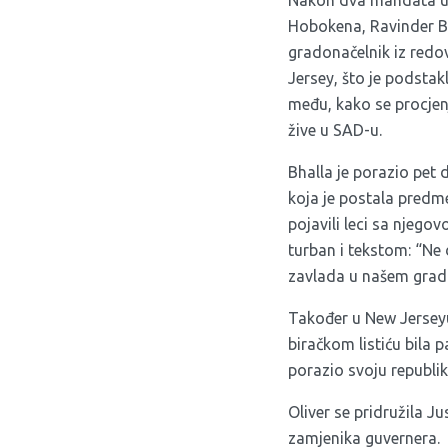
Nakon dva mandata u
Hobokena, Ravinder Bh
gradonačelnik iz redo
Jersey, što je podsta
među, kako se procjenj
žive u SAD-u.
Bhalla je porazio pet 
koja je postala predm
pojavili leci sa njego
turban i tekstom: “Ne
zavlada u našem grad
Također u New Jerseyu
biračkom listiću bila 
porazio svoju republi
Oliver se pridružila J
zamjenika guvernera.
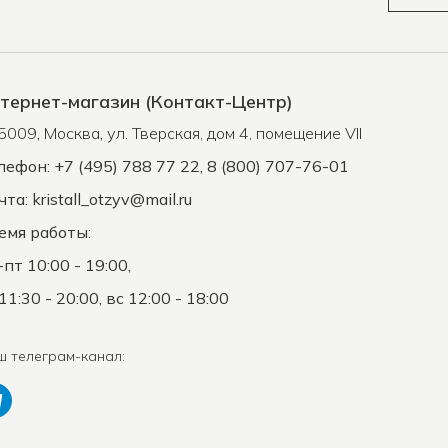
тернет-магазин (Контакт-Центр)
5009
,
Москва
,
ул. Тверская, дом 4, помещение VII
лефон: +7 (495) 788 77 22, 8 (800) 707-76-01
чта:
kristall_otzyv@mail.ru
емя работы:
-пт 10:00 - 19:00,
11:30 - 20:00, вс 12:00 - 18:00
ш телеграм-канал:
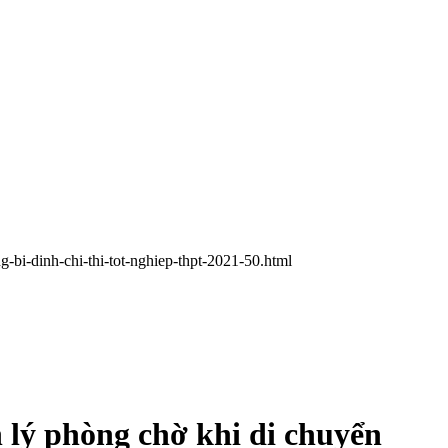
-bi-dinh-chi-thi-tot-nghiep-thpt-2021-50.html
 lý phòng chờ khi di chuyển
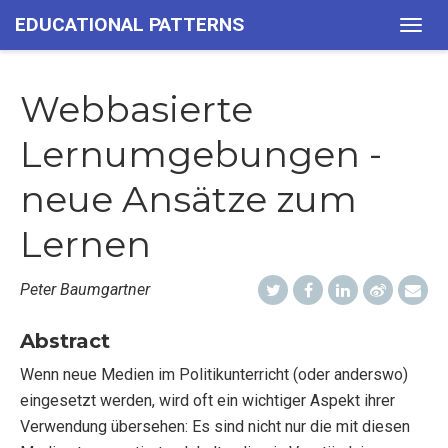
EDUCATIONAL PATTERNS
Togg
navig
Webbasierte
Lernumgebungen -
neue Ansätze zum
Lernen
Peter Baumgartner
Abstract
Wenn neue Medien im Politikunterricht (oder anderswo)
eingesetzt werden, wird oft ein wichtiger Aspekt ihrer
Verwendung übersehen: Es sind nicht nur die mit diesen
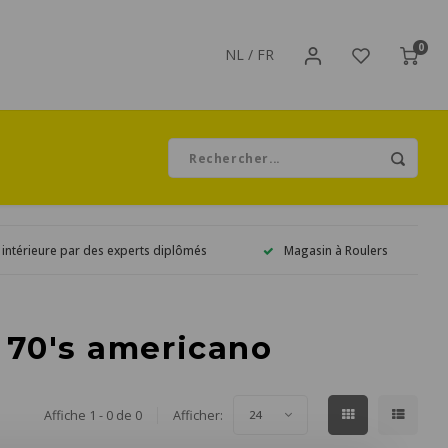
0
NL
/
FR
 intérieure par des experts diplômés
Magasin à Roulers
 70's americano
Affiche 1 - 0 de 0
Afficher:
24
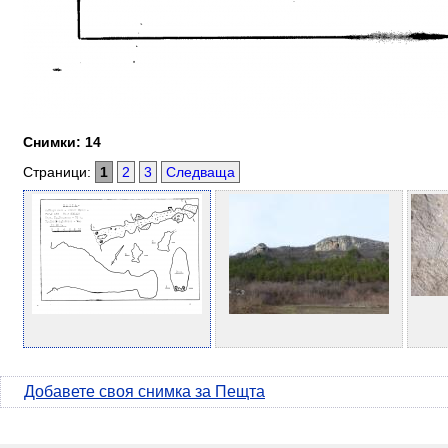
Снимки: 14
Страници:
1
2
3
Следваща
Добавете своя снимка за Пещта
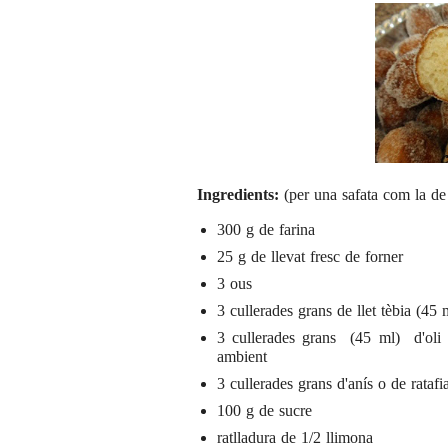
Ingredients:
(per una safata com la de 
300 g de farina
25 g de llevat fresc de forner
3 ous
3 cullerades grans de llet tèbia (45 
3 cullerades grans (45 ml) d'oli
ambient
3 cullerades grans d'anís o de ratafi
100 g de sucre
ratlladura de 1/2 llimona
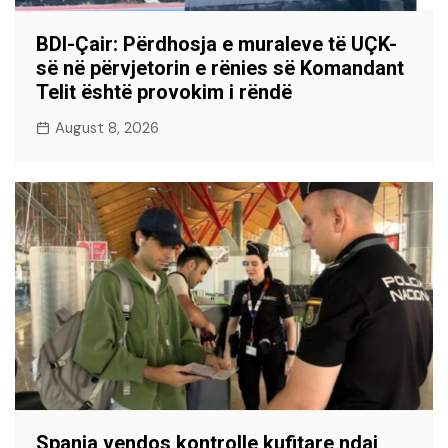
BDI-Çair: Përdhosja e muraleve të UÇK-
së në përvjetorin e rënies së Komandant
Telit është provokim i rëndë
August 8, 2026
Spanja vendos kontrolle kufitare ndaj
^^^^^^^^^^^^^^^^
- Assignment: Copy the lines between the line containing "тернет-магазин (Контакт-Центр)" and the line containing "lý phòng chờ khi di chuyển", inclusive, and leave the pictures out.

- Completed exercise:
тернет-магазин (Контакт-Центр)
5009
,
Москва
,
ул. Тверская, дом 4, помещение VII
лефон: +7 (495) 788 77 22, 8 (800) 707-76-01
чта:
kristall_otzyv@mail.ru
емя работы:
-пт 10:00 - 19:00,
11:30 - 20:00, вс 12:00 - 18:00
ш телеграм-канал:
-bi-dinh-chi-thi-tot-nghiep-thpt-2021-50.html
 lý phòng chờ khi di chuyển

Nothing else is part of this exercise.